**WRITTEN REQUEST**
Reproduce word for word the part of the zoning case excerpt starting at "[157 NJSuper Page" and ending at "Ed. 708 (1953).".

Defendants' oppositions to those allegations vary. The Borough of Stratford contends that it is a "developed" community and, therefore, its zoning ordinance is not subject to judicial mandate for low or moderate-income housing. Voorhees Township states it has a section in its municipality with no minimum square foot requirements, so the requirement in other zones is valid. Pine Hill says it has provided its fair share of low and moderate-cost housing, so it may set minimum square foot requirements in other areas. Berlin Township states no building can take place within its borders in the foreseeable future because of water and sewerage inadequacies. All of the communities maintain that the primary

[157 NJSuper Page 592]

purpose for zoning flat square-foot requirements is to maintain the character of the neighborhoods and prevent construction of smaller houses, which could lower the property values of existing houses. In this regard they rely on Lionshead Lake v. Wayne Tp. , 10 N.J. 165 (1952), app. dism. 344 U.S. 919, 73 S. Ct. 386, 97 L. Ed. 708 (1953).

To prove their contentions, Builders presented extensive expert testimony. Allan Mallach, a private professional planner with extensive experience with governmental and academic institutions, testified from U.S. Census Bureau figures that the average size of all households in the United States steadily decreased from an average of 3.37 persons in 1960 to 3.14 persons in 1970, with a projected continued decline to 2.17 persons by 1990. This trend is reflected in statistics for New Jersey which project that 83.6% of new households in the State between 1970 and 1990 will consist of one or two persons. See Appendix A. This decreasing household size increases the need for smaller houses, which need cuts across all economic lines. The desire for smaller houses, particularly among young people and the elderly, was practically demonstrated by two local builders, Robert S. Herskowitz and John J. Sheridan, who testified that their smaller homes are easily sold while their larger homes are sold only with difficulty.

**INFORMATION SUPPLIED**
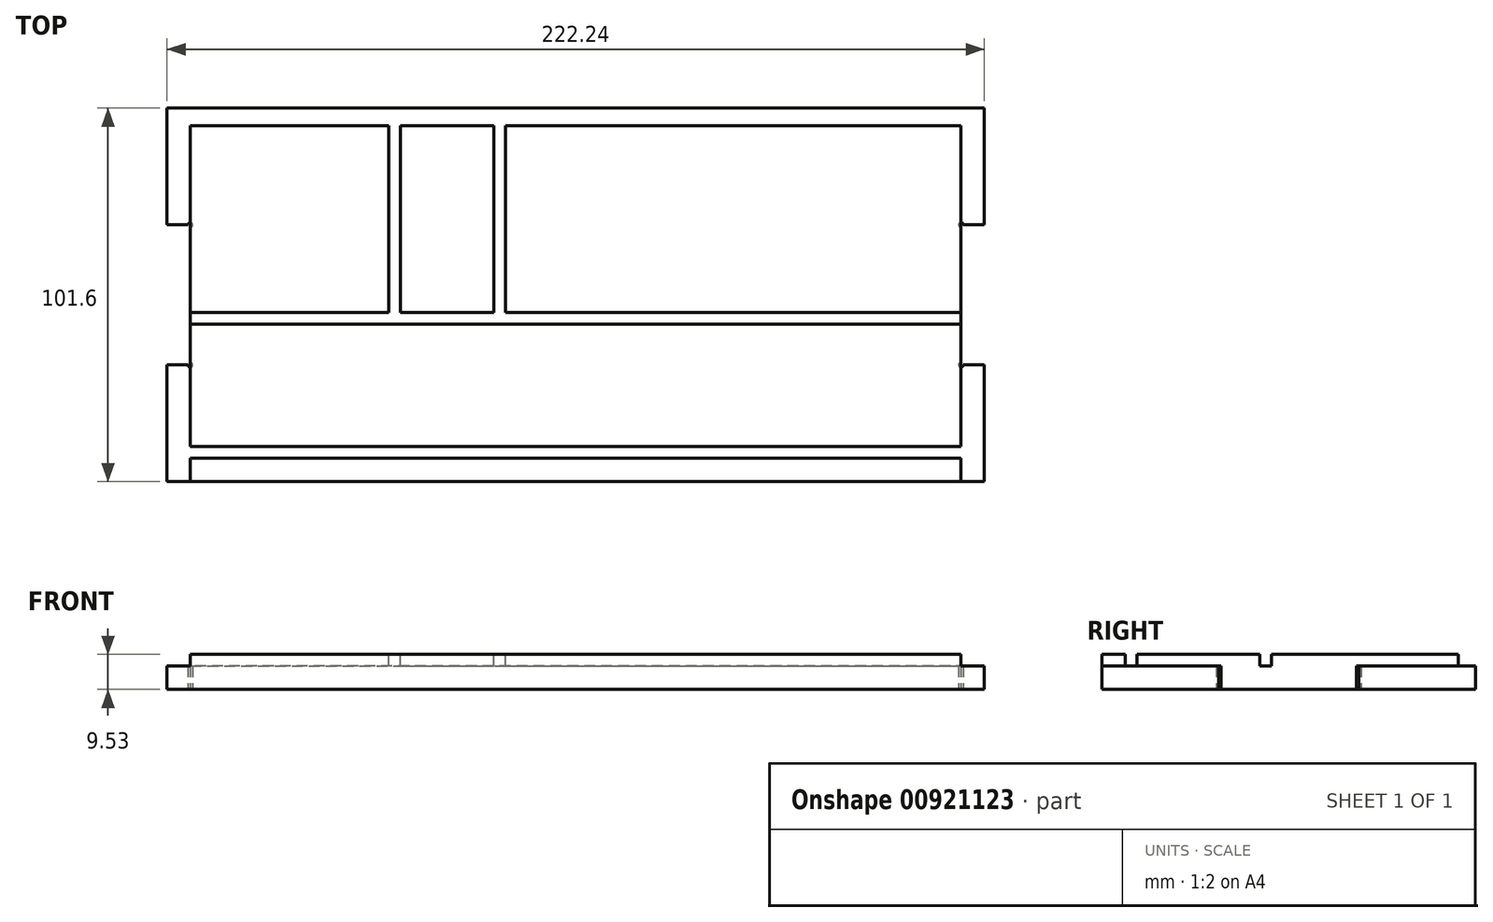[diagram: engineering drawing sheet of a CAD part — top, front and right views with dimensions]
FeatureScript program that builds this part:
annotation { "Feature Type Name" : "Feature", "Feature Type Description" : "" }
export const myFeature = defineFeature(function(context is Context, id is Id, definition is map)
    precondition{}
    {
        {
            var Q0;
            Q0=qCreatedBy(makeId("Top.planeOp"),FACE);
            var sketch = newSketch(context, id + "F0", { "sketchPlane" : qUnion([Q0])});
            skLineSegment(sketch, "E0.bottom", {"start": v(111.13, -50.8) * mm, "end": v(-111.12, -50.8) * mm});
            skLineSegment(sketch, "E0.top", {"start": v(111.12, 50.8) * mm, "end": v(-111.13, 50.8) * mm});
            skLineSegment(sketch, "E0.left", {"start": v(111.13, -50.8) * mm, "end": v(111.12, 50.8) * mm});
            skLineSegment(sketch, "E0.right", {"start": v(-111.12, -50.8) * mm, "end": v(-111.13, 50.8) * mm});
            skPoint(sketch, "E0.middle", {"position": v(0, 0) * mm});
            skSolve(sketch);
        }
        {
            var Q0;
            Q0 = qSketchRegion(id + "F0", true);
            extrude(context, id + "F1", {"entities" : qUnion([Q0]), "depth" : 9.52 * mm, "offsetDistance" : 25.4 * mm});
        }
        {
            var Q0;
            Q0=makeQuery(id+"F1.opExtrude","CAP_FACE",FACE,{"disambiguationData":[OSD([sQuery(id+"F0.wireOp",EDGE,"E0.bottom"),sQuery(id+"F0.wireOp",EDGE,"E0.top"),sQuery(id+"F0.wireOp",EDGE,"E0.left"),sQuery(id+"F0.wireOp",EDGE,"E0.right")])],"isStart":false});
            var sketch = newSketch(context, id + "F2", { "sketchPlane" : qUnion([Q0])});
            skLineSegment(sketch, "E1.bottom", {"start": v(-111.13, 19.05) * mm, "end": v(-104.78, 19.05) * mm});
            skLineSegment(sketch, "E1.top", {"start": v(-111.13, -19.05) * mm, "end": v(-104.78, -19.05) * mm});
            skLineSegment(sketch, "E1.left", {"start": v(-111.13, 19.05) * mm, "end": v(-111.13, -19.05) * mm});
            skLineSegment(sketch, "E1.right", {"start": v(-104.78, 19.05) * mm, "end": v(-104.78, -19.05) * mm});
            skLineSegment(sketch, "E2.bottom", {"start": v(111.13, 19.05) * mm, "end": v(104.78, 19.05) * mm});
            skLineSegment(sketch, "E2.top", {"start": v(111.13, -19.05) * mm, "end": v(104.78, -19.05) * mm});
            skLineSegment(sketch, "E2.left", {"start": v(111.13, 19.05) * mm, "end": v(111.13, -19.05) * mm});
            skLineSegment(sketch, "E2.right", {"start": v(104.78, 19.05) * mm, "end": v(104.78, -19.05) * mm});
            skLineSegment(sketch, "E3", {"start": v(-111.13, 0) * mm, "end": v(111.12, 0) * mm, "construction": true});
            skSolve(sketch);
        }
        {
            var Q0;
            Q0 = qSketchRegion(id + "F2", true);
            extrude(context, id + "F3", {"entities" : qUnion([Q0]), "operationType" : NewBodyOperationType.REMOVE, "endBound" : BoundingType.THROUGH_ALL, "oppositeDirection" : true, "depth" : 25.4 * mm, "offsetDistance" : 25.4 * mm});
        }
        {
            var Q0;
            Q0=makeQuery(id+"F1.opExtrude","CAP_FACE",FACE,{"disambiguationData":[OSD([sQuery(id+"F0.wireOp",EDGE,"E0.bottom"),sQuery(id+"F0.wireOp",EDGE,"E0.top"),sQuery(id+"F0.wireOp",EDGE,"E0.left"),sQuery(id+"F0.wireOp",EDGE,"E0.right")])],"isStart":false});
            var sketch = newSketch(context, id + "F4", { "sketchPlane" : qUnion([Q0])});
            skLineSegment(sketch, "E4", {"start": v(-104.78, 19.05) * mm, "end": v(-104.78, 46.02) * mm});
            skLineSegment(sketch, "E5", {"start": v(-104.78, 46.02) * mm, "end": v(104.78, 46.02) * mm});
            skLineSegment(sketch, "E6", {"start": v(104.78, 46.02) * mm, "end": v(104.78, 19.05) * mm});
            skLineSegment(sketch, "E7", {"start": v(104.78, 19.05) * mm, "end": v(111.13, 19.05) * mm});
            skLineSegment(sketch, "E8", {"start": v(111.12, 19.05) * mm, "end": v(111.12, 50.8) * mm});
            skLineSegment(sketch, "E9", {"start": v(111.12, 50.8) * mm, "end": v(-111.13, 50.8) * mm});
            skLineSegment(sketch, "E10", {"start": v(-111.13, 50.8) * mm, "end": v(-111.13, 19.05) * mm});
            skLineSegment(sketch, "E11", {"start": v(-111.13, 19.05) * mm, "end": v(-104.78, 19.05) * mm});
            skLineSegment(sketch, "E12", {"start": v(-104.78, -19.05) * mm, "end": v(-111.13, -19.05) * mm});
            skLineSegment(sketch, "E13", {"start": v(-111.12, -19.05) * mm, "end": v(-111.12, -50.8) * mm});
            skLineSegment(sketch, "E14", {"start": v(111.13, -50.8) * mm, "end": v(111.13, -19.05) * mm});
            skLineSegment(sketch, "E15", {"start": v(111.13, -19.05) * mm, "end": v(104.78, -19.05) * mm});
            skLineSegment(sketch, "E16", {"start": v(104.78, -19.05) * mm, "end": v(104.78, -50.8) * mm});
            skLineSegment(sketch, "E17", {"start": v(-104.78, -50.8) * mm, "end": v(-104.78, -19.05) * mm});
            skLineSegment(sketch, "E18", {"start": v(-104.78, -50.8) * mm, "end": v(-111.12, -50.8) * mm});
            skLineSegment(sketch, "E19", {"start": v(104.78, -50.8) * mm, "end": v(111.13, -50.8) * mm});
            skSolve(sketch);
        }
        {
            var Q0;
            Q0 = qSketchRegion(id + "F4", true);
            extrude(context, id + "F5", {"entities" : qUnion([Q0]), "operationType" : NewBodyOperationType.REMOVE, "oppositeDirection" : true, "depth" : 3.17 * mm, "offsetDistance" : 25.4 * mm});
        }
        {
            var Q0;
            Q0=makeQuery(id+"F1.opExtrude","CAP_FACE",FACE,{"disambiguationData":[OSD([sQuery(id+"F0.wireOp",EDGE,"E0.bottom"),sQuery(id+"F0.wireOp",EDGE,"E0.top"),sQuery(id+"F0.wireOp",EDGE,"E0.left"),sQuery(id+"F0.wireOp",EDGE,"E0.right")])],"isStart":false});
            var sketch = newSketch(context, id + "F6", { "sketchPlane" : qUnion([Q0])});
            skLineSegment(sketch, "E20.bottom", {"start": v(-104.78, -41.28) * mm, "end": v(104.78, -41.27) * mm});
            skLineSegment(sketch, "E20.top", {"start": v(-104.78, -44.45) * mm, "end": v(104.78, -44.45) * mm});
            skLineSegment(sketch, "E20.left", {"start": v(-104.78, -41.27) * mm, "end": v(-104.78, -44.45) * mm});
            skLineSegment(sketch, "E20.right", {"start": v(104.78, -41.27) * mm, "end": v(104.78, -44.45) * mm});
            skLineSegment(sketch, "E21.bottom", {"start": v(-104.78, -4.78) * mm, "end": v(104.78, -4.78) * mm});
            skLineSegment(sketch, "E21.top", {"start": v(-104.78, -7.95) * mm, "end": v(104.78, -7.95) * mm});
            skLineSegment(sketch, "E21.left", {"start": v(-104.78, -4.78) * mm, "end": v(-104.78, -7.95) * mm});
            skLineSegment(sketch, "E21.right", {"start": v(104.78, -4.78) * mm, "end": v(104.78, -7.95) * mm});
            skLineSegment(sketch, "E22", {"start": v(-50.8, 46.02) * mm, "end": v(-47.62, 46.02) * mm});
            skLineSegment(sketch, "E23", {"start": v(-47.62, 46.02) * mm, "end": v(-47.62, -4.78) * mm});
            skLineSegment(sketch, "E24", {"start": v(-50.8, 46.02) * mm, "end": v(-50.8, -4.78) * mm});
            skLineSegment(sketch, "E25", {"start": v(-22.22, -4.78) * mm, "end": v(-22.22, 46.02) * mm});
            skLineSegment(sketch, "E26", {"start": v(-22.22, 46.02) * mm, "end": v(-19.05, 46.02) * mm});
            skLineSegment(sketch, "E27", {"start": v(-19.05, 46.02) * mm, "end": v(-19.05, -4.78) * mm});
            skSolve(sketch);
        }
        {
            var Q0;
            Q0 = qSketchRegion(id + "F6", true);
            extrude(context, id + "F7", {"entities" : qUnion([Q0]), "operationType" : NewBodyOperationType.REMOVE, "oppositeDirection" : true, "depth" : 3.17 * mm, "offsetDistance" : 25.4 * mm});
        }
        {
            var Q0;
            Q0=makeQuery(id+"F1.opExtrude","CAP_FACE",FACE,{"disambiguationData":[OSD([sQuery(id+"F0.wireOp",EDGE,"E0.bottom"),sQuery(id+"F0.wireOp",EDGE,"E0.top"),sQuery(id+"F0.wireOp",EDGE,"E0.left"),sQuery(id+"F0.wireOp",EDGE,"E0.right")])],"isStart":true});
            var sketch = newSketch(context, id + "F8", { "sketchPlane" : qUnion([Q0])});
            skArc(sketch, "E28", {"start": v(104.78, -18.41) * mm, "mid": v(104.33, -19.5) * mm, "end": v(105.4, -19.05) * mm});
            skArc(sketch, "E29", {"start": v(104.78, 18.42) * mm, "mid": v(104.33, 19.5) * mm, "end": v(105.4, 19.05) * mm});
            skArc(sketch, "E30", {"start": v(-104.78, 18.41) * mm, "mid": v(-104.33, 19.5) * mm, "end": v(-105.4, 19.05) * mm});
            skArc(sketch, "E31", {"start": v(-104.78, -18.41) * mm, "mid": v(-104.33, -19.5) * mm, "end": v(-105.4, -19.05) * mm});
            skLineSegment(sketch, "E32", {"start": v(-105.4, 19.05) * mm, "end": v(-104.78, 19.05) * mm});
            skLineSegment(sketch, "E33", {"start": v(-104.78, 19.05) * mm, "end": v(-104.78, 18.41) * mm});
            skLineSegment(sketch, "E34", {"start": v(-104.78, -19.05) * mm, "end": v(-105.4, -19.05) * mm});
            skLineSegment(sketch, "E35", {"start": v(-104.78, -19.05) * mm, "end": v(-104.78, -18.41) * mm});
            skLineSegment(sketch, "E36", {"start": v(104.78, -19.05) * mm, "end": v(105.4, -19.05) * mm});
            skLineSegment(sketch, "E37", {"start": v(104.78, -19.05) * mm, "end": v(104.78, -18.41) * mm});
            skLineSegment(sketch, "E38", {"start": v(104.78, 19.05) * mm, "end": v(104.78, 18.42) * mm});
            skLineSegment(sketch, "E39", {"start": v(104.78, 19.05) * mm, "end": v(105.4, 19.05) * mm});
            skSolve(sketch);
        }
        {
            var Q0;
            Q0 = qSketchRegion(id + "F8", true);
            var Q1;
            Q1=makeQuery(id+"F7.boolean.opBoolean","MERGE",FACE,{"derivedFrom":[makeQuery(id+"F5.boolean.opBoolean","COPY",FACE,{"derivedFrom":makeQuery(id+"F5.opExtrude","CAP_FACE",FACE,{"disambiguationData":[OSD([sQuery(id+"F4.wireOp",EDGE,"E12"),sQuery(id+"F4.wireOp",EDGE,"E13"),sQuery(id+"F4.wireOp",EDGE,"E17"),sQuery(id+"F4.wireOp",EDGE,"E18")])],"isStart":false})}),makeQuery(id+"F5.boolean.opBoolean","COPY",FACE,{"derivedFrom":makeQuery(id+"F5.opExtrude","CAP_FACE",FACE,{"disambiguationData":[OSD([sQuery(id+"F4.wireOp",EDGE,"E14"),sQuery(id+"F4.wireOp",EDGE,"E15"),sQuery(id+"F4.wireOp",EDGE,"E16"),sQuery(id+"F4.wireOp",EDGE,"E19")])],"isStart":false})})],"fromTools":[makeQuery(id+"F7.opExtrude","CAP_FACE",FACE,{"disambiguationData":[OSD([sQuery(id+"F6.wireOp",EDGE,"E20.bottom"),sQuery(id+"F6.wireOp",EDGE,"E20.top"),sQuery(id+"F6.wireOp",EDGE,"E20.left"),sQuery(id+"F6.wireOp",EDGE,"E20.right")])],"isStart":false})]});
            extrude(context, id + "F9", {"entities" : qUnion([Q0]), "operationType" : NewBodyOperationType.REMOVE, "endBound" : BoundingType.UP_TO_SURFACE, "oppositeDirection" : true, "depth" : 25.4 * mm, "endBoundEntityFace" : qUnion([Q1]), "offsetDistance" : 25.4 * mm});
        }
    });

---

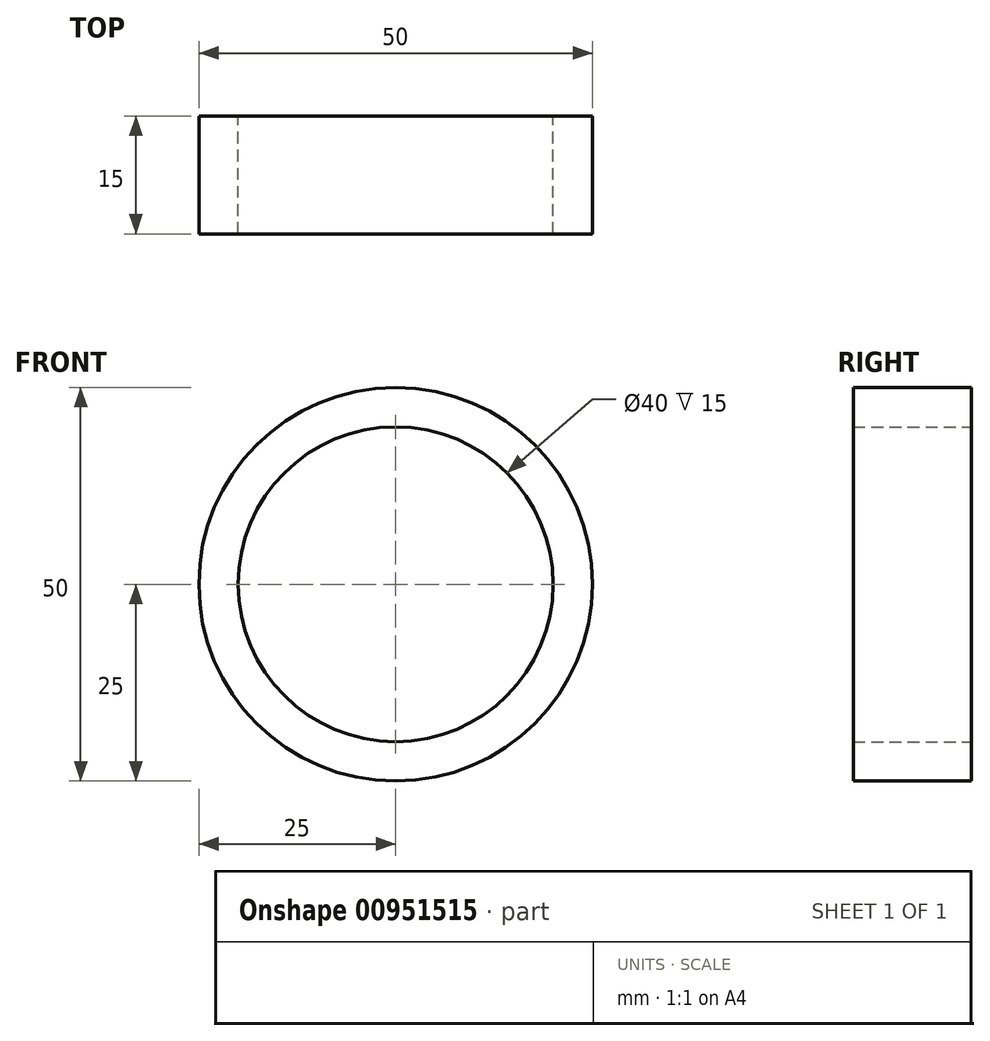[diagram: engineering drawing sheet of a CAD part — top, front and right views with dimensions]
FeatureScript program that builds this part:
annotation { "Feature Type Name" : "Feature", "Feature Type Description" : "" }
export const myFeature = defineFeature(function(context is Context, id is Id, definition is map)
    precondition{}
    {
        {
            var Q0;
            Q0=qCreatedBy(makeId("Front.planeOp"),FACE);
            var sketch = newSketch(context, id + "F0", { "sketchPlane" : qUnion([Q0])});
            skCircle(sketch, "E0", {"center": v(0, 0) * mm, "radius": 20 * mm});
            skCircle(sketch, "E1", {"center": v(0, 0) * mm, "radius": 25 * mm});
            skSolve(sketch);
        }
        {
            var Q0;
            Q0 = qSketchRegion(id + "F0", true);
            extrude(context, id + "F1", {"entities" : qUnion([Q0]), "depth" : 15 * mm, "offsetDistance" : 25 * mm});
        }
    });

---

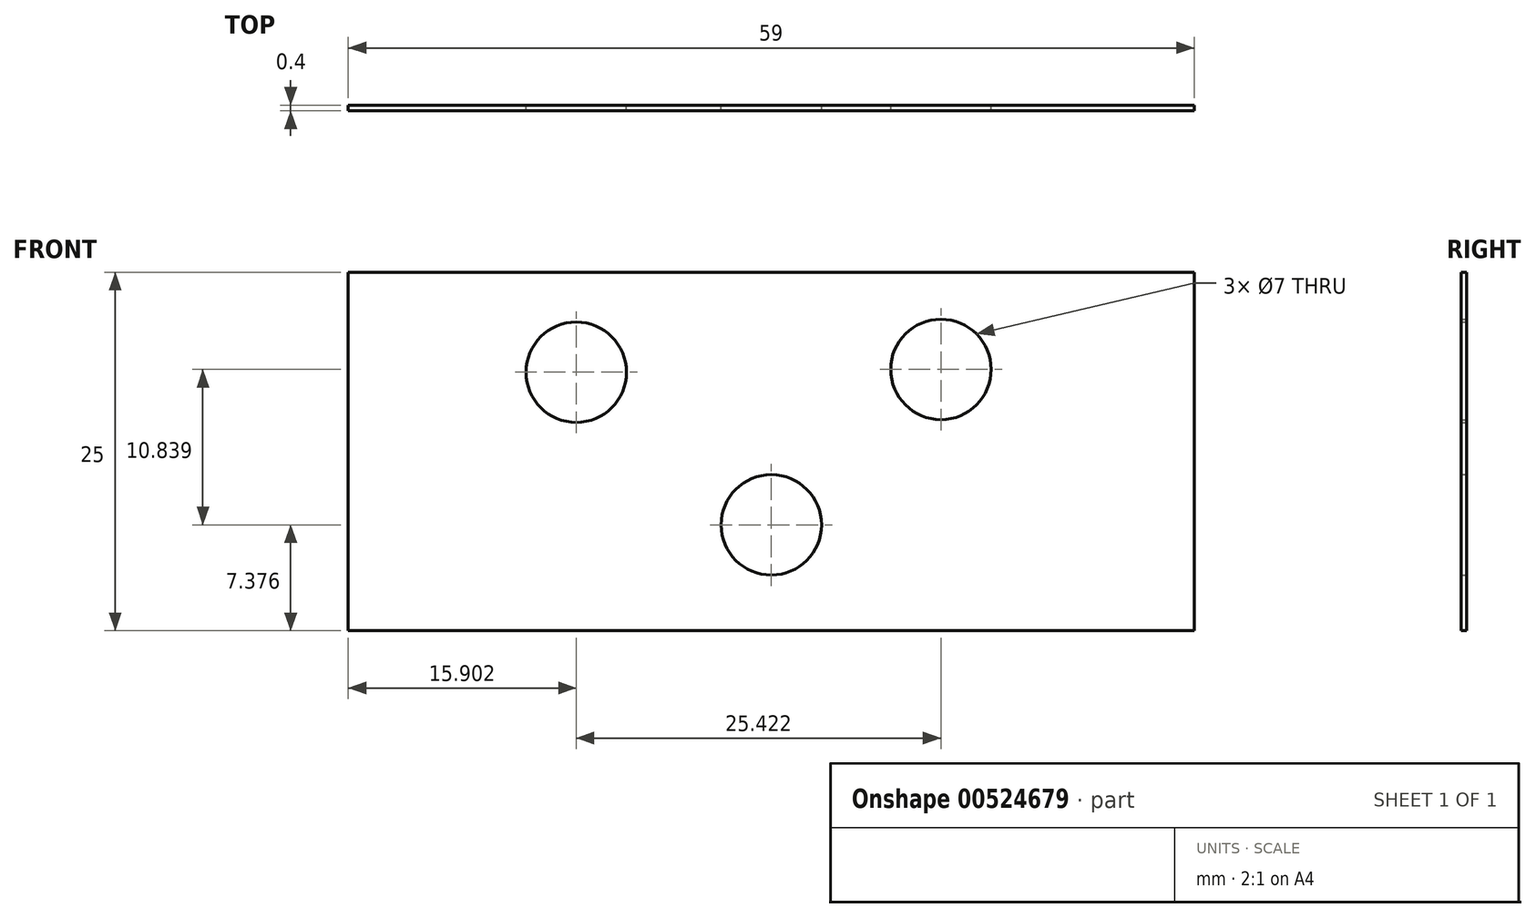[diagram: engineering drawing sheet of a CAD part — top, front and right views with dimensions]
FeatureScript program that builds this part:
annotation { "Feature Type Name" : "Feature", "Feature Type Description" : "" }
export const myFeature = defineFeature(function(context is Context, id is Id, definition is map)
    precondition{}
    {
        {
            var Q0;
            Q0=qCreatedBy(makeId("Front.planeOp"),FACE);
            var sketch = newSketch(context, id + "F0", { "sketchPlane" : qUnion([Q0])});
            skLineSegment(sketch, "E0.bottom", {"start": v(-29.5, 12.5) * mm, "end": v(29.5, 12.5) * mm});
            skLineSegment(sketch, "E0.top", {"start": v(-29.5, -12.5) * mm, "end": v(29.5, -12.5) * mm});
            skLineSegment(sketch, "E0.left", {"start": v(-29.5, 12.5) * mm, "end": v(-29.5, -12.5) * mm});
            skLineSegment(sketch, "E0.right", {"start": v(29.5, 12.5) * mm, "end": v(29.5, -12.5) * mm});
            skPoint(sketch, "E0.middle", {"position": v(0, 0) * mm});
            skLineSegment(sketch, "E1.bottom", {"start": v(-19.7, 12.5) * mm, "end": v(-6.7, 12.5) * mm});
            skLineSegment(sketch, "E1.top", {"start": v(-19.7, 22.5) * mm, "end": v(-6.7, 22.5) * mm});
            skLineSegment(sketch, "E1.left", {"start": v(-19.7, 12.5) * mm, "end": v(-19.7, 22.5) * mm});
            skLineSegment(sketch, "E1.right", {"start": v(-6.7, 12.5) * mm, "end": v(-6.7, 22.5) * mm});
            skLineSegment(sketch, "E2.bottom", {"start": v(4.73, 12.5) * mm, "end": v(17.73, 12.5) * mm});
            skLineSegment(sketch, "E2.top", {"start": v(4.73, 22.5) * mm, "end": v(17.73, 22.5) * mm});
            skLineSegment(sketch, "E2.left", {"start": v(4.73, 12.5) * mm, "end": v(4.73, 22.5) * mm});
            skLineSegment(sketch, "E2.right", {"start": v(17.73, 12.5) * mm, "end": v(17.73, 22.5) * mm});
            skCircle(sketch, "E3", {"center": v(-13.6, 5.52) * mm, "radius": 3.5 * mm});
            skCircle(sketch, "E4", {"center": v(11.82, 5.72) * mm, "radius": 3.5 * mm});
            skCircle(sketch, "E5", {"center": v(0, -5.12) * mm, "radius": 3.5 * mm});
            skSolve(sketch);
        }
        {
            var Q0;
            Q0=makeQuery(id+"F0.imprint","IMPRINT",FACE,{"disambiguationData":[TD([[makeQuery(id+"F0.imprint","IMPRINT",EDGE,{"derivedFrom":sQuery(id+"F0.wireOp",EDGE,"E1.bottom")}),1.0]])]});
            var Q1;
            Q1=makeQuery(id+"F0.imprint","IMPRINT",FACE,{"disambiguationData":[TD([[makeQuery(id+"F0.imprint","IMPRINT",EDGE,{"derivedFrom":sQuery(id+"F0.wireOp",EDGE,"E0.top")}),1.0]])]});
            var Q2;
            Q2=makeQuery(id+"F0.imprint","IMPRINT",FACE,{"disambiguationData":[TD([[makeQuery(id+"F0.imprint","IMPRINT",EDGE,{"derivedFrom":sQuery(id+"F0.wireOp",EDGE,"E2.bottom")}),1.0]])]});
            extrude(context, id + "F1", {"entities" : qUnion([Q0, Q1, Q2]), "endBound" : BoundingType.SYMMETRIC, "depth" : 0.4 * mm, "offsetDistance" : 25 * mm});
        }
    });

**SOLUTION TO THIS EXERCISE**
[157 NJSuper Page 592]

purpose for zoning flat square-foot requirements is to maintain the character of the neighborhoods and prevent construction of smaller houses, which could lower the property values of existing houses. In this regard they rely on Lionshead Lake v. Wayne Tp. , 10 N.J. 165 (1952), app. dism. 344 U.S. 919, 73 S. Ct. 386, 97 L. Ed. 708 (1953).